Privacy is easier to implement in structured analysis of databases such as advertising metrics, says Lea. Google has had more success adopting privacy practices in areas like advertising dashboards that don’t involve real-time user experiences.

Hardware failures are a major source of privacy and security failures. Lea tells us about the squirrels and sharks that have contributed to Amazon and Yahoo data failures by nibbling on cables. She then talks to us about sources of failures from software errors, as well as key errors. Lea tells us about Google’s Key Management Server, which knows about data objects and the keys that pertain to those objects. Keys in this service need to be accessed quickly and globally.

How do generalized key management servers fail? First, encrypted data compresses poorly. If a million people send each other the same image, a typical storage system can compress it efficiently, storing it only once. An encrypted storage system has to encrypt and store each image individually. Second, people who store information often like to index and search for information. Exact matches are easy, but if you need to retrieve a range of things from a period of time, you need an index, and to create an index, the software needs to know what’s inside the encrypted data. Sharding, backing up, and caching data is also very difficult when information is encrypted.

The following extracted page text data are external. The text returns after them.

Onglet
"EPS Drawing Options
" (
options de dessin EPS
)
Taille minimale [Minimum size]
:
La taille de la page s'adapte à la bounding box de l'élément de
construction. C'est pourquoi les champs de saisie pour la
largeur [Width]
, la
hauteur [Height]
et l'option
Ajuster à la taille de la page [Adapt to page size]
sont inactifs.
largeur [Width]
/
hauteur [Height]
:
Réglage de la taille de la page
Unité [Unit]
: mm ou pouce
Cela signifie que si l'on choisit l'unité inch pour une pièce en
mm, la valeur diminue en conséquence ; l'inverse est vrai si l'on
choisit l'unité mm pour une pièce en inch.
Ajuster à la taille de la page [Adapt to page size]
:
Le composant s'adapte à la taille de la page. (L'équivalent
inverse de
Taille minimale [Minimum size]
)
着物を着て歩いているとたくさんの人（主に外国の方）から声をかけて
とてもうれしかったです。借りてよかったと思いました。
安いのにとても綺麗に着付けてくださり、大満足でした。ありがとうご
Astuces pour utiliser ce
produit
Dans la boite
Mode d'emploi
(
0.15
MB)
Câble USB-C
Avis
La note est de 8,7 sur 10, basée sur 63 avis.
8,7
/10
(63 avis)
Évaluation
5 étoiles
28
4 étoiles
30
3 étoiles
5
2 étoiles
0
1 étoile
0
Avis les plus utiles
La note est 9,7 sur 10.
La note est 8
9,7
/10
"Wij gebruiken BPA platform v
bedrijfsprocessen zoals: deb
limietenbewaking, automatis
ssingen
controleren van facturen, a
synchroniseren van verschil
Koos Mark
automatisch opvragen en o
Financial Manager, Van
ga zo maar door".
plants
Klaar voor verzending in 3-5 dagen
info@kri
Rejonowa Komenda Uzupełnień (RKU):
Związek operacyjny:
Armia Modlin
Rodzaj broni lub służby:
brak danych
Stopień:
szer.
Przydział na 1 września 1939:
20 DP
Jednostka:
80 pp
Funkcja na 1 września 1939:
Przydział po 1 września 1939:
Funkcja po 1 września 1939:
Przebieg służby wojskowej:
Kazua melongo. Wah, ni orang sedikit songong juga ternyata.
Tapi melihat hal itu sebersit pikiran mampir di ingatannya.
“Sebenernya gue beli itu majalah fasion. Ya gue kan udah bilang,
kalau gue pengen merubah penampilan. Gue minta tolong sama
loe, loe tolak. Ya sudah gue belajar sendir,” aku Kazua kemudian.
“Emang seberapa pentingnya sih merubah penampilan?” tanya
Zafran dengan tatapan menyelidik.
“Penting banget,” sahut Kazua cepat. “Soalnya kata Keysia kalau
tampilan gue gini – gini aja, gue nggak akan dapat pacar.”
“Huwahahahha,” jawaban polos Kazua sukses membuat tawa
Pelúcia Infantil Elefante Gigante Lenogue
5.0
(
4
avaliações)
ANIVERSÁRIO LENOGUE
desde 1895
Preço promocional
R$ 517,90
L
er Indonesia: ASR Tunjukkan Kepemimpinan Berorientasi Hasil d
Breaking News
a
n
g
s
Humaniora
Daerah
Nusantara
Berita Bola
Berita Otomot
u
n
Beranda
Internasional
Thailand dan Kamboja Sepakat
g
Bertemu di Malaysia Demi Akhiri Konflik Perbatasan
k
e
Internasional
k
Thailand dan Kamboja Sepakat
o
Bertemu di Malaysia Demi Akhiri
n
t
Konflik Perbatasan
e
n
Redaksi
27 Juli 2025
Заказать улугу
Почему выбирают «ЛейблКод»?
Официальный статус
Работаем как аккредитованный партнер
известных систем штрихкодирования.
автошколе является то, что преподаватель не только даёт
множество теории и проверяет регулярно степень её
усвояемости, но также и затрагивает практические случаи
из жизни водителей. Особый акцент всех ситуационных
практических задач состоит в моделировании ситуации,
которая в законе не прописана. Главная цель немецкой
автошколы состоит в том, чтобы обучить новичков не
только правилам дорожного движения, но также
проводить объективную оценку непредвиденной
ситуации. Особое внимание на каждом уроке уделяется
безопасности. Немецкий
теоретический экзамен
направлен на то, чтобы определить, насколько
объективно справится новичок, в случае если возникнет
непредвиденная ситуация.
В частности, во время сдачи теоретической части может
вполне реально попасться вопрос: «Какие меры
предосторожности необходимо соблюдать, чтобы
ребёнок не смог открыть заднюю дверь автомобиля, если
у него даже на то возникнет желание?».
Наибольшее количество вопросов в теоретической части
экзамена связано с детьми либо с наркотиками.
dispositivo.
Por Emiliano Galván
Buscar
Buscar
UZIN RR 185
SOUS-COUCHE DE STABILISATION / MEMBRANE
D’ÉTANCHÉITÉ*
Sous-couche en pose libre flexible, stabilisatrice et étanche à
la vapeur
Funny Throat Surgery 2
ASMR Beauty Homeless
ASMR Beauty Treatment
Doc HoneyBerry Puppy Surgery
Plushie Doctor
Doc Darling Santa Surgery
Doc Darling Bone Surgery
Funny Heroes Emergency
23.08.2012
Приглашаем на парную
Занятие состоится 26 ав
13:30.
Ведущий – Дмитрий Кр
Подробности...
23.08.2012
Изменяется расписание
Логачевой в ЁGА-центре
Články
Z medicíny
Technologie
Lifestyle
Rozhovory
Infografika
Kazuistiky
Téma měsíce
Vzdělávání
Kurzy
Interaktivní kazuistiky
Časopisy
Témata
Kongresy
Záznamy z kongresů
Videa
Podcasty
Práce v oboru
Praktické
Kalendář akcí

Next, Lea tells us about the problem of key rotation. People need to be able to change their keys in any usable encryption system. When rotating keys, for every single object, you need to decrypt it using the key and then re-encrypt it using a new key. During this process, you can’t shut down an entire service in order to re-do the encryption. Within a large organization like Google, key rotation should be regular, but if it needs to be coordinated across a large number of people. Lea’s team tried something like this, but it ended up being too complex for the company’s needs. After trying this, they moved key management to the storage level, where it would be possible to manage and rotate keys independently of software teams.

What do we learn from this? Lea tells us that cryptography is a tool for turning things into key management problems. She encourages us to avoid rolling our own cryptography, to design scalable privacy-preserving systems, plan for key management up front, and evaluate the success of a design in the full stack, working from humans all the way to the hardware.